Seit dem Kongress ist die Glaubwürdigkeit der Fifa so gering wie in Sepp Blatters Ära. Infantino hatte in Bahrain seine Wünsche für die Besetzung des Ethikgremiums ohne Rücksicht auf Statuten durchgeboxt. Diese sehen vor, dass der Fifa-Rat vier Monate vor der Kür die Kandidaten für die Chefposten vorschlagen muss. Das geschah nicht. Wegen solcher Manöver in die Kritik geraten, relativiert die Fifa nun sogar das eigene reformierte Reglement. Ihre neue Sichtweise lautet: Das sei keine Muss-, nur eine Kann-Bestimmung.

Als heikel könnte sich aber erweisen, dass gründliche Integritätsprüfungen bei Rojas und anderen wegen der späten Nominierung nicht mehr möglich waren. Der in Bahrain ebenfalls überfallartig abgelöste Chef des Governance-Stabs, Miguel Maduro, hatte deshalb seine Checks unter Vorbehalt gestellt: Träten neue Sachverhalte auf, seien diese zu prüfen. Das könnte nun auch Rojas' Funktionärs-Drähte betreffen, sollten diese engerer Natur sein. Mit Blick auf die neuen Ethikerstäbe muss die Fifa aber nicht nur Fragen zur neuen Chefermittlerin klären.

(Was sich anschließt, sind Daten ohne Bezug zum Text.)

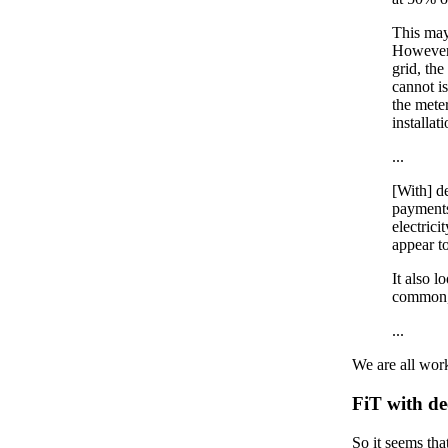
This may
However,
grid, the
cannot is
the meter
installat
...
[With] d
payments
electrici
appear to
It also l
common, 
...
We are all work
FiT with d
So it seems tha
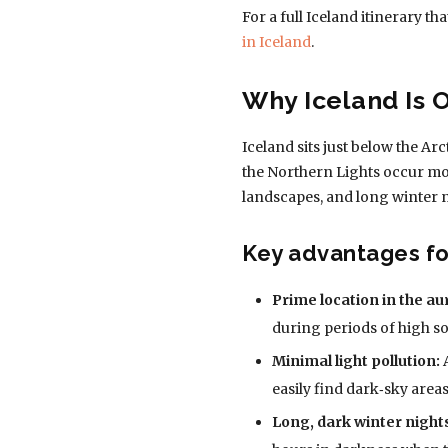
For a full Iceland itinerary t
in Iceland
.
Why Iceland Is 
Iceland sits just below the Ar
the Northern Lights occur mos
landscapes, and long winter n
Key advantages for
Prime location in the au
during periods of high sol
Minimal light pollution:
A
easily find dark‑sky areas
Long, dark winter night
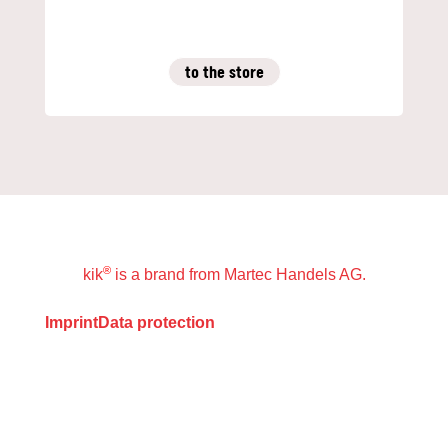
to the store
®
kik
is a brand from Martec Handels AG.
Imprint
Data protection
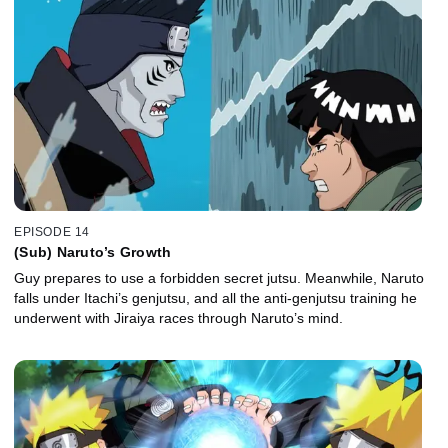
EPISODE 14
(Sub) Naruto’s Growth
Guy prepares to use a forbidden secret jutsu. Meanwhile, Naruto
falls under Itachi’s genjutsu, and all the anti-genjutsu training he
underwent with Jiraiya races through Naruto’s mind.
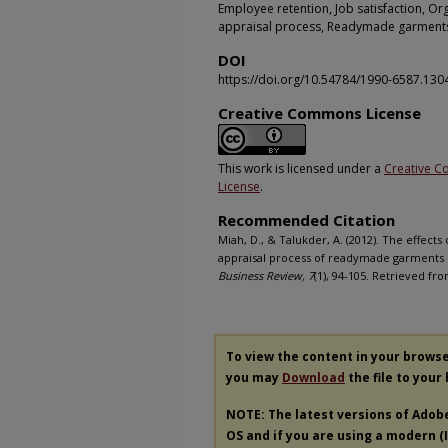
Employee retention, Job satisfaction, Or
appraisal process, Readymade garment
DOI
https://doi.org/10.54784/1990-6587.130
Creative Commons License
This work is licensed under a
Creative C
License
.
Recommended Citation
Miah, D., & Talukder, A. (2012). The effec
appraisal process of readymade garments i
Business Review, 7
(1), 94-105. Retrieved fr
To view the content in your brows
you may
Download
the file to your
NOTE: The latest versions of Adob
OS and if you are using a modern (In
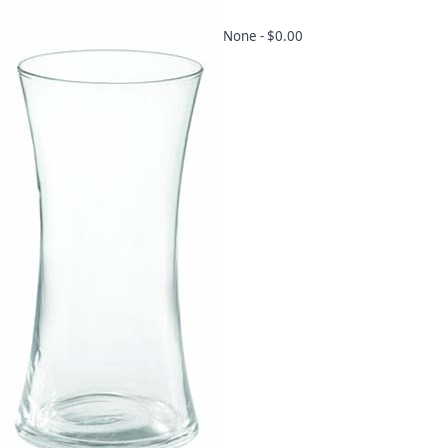
None -
$0.00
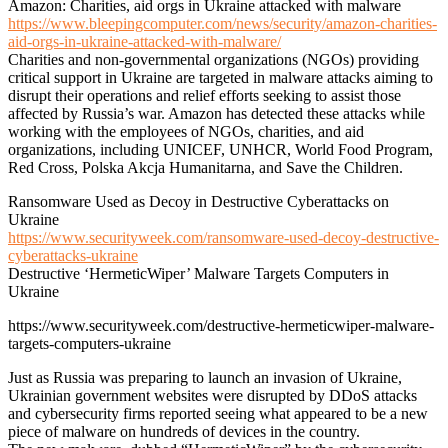
Amazon: Charities, aid orgs in Ukraine attacked with malware
https://www.bleepingcomputer.com/news/security/amazon-charities-
aid-orgs-in-ukraine-attacked-with-malware/
Charities and non-governmental organizations (NGOs) providing
critical support in Ukraine are targeted in malware attacks aiming to
disrupt their operations and relief efforts seeking to assist those
affected by Russia’s war. Amazon has detected these attacks while
working with the employees of NGOs, charities, and aid
organizations, including UNICEF, UNHCR, World Food Program,
Red Cross, Polska Akcja Humanitarna, and Save the Children.
Ransomware Used as Decoy in Destructive Cyberattacks on
Ukraine
https://www.securityweek.com/ransomware-used-decoy-destructive-
cyberattacks-ukraine
Destructive ‘HermeticWiper’ Malware Targets Computers in
Ukraine
https://www.securityweek.com/destructive-hermeticwiper-malware-
targets-computers-ukraine
Just as Russia was preparing to launch an invasion of Ukraine,
Ukrainian government websites were disrupted by DDoS attacks
and cybersecurity firms reported seeing what appeared to be a new
piece of malware on hundreds of devices in the country.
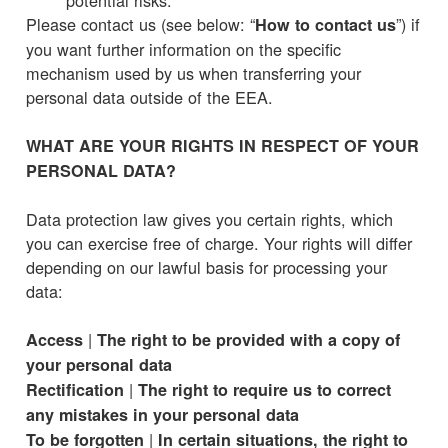
Please contact us (see below: “
”) if
How to contact us
you want further information on the specific
mechanism used by us when transferring your
personal data outside of the EEA.
WHAT ARE YOUR RIGHTS IN RESPECT OF YOUR
PERSONAL DATA?
Data protection law gives you certain rights, which
you can exercise free of charge. Your rights will differ
depending on our lawful basis for processing your
data:
|
Access
The right to be provided with a copy of
your personal data
|
Rectification
The right to require us to correct
any mistakes in your personal data
|
To be forgotten
In certain situations, the right to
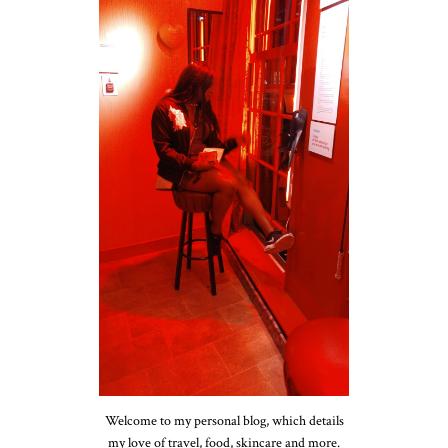
Welcome to my personal blog, which details
my love of travel, food, skincare and more.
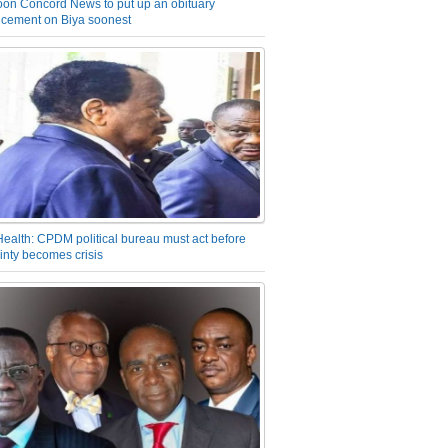
on Concord News to put up an obituary
cement on Biya soonest
Health: CPDM political bureau must act before
inty becomes crisis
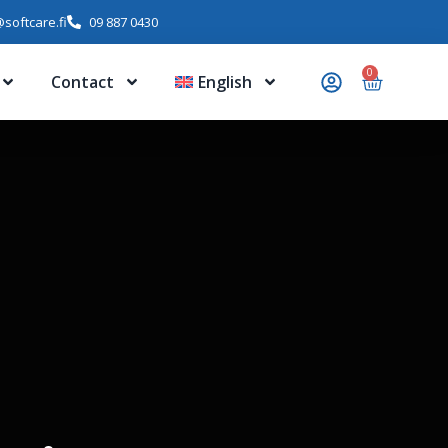
softcare.fi
09 887 0430
0
Contact
English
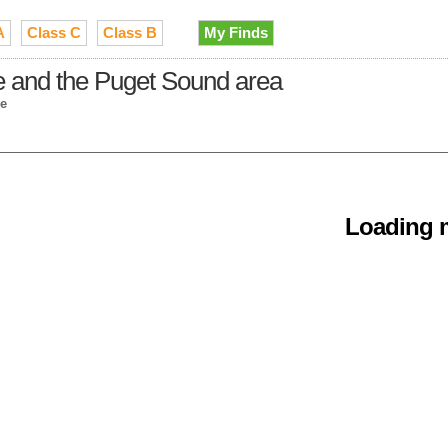
A
Class C
Class B
My Finds
e and the Puget Sound area
le
Loading m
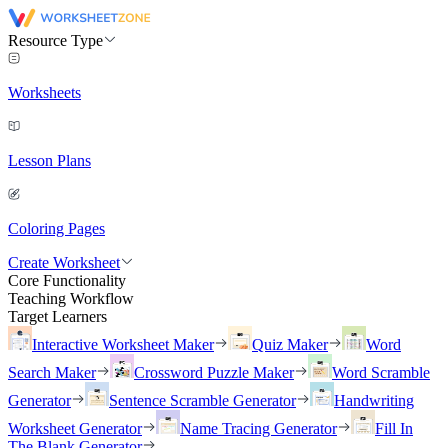
Resource Type
Worksheets
Lesson Plans
Coloring Pages
Create Worksheet
Core Functionality
Teaching Workflow
Target Learners
Interactive Worksheet Maker
Quiz Maker
Word
Search Maker
Crossword Puzzle Maker
Word Scramble
Generator
Sentence Scramble Generator
Handwriting
Worksheet Generator
Name Tracing Generator
Fill In
The Blank Generator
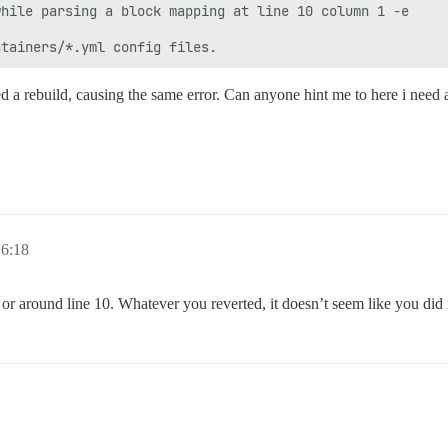
hile parsing a block mapping at line 10 column 1 -e 

ied a rebuild, causing the same error. Can anyone hint me to here i need
6:18
or around line 10. Whatever you reverted, it doesn’t seem like you did i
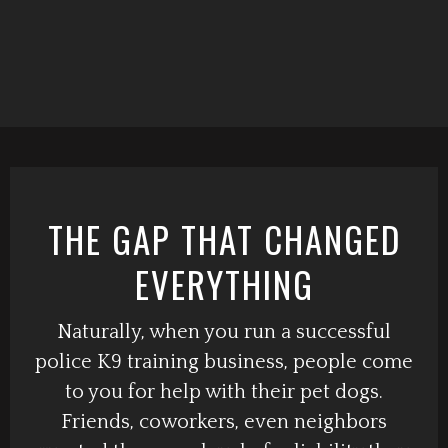
THE GAP THAT CHANGED
EVERYTHING
Naturally, when you run a successful
police K9 training business, people come
to you for help with their pet dogs.
Friends, coworkers, even neighbors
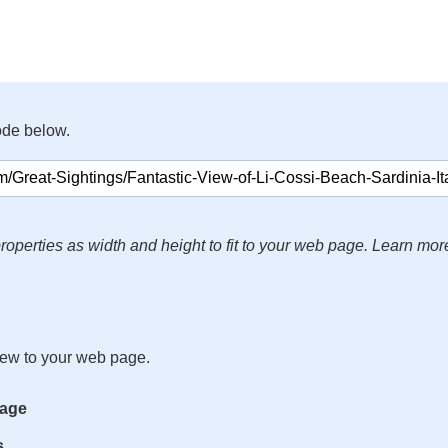
ode below.
roperties as width and height to fit to your web page. Learn mor
iew to your web page.
mage
s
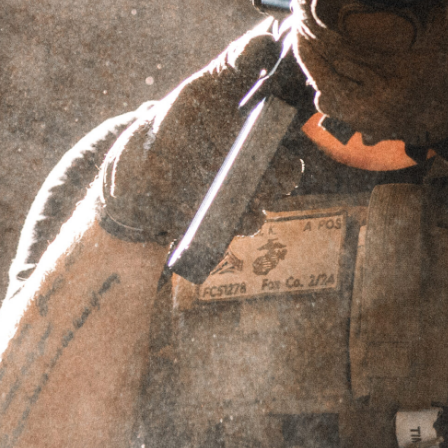
TAPER MOUNT LINEAR COMP
(1/2×28)
SKU
TMLC221228-P
$
10.00
IN STOCK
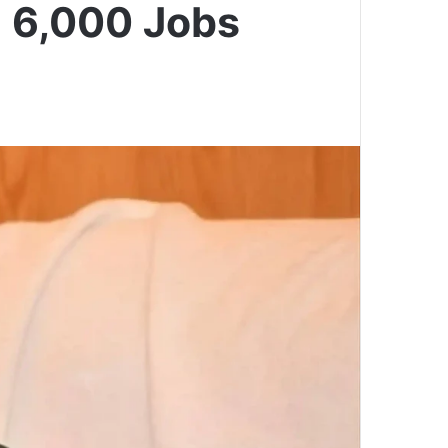
g 6,000 Jobs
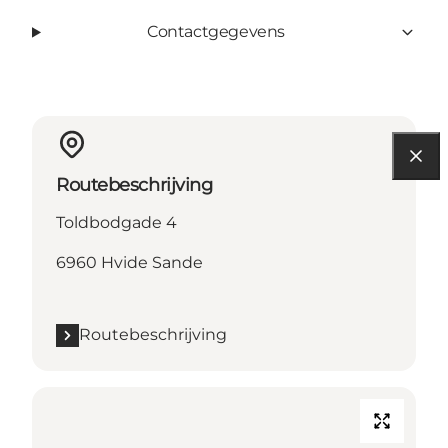
Contactgegevens
Routebeschrijving
Toldbodgade 4
6960 Hvide Sande
Routebeschrijving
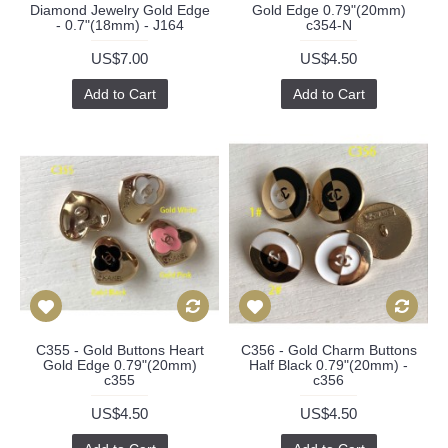
Diamond Jewelry Gold Edge
Gold Edge 0.79"(20mm)
- 0.7"(18mm) - J164
c354-N
US$7.00
US$4.50
Add to Cart
Add to Cart
C355 - Gold Buttons Heart
C356 - Gold Charm Buttons
Gold Edge 0.79"(20mm)
Half Black 0.79"(20mm) -
c355
c356
US$4.50
US$4.50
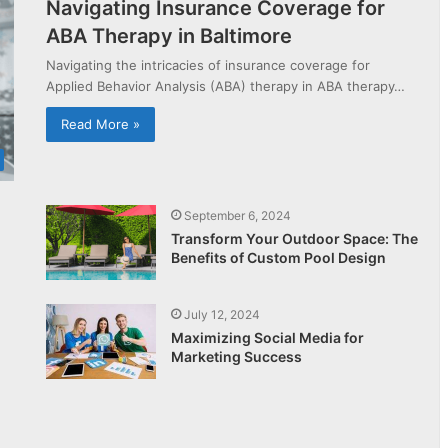
Navigating Insurance Coverage for
ABA Therapy in Baltimore
Navigating the intricacies of insurance coverage for
Applied Behavior Analysis (ABA) therapy in ABA therapy…
Read More »
September 6, 2024
Transform Your Outdoor Space: The
Benefits of Custom Pool Design
July 12, 2024
Maximizing Social Media for
Marketing Success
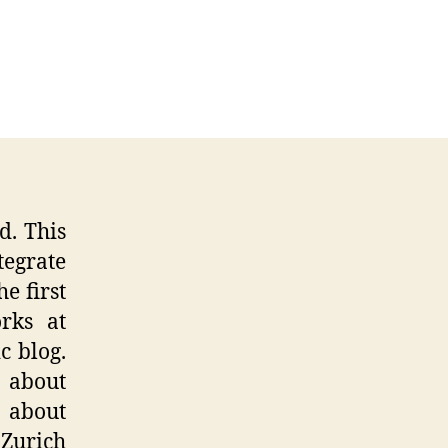
ias
cept
ing
d. This
egrate
e first
rks at
c blog.
 about
s about
Zurich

Zu wenig unabhängige Mitglieder im Verhältnis zu den abhängigen

Gleich mehrere der 16 Mitglieder haben zugleich ein Amt in ihrem Nationalverband inne: Michael Llamas ist Chef von Gibraltars Föderation, José Mejia Generalsekretär in Honduras und Margarita Echeverria Generalsekretärin in Costa Rica. Laut Fifa verstoße das nicht gegen die Statuten. Doch zumindest ein Aufweichprozess ist auch hier zu sehen; es fragt sich ja, wie unabhängig solche Funktionärs-Ethiker sein können. Der Druck wächst. Gerade verließen zwei angesehen Menschenrechtsexperten das Governance-Komitee, aus Protest gegen Maduros Rauswurf. Das macht den Stab formal handlungsunfähig, er hat zu wenig unabhängige Mitglieder im Verhältnis zu den abhängigen, darunter übrigens nun auch DFB-Vize Rainer Koch.

Den Posten Maduros, Ex-Generalanwalt am Europäischen Gerichtshof, erhielt Mukul Mudgal. Der einst hohe Richter aus Indien gilt als Getreuer des mächtigsten Funktionärs Asiens, Ahmad Al-Sabah (Kuwait) - der soeben sein Fifa-Ratsmandat abgab. Die Klageschrift der US-Justiz beschreibt ihn als "Mitverschwörer" im Fifa-Korruptionssumpf.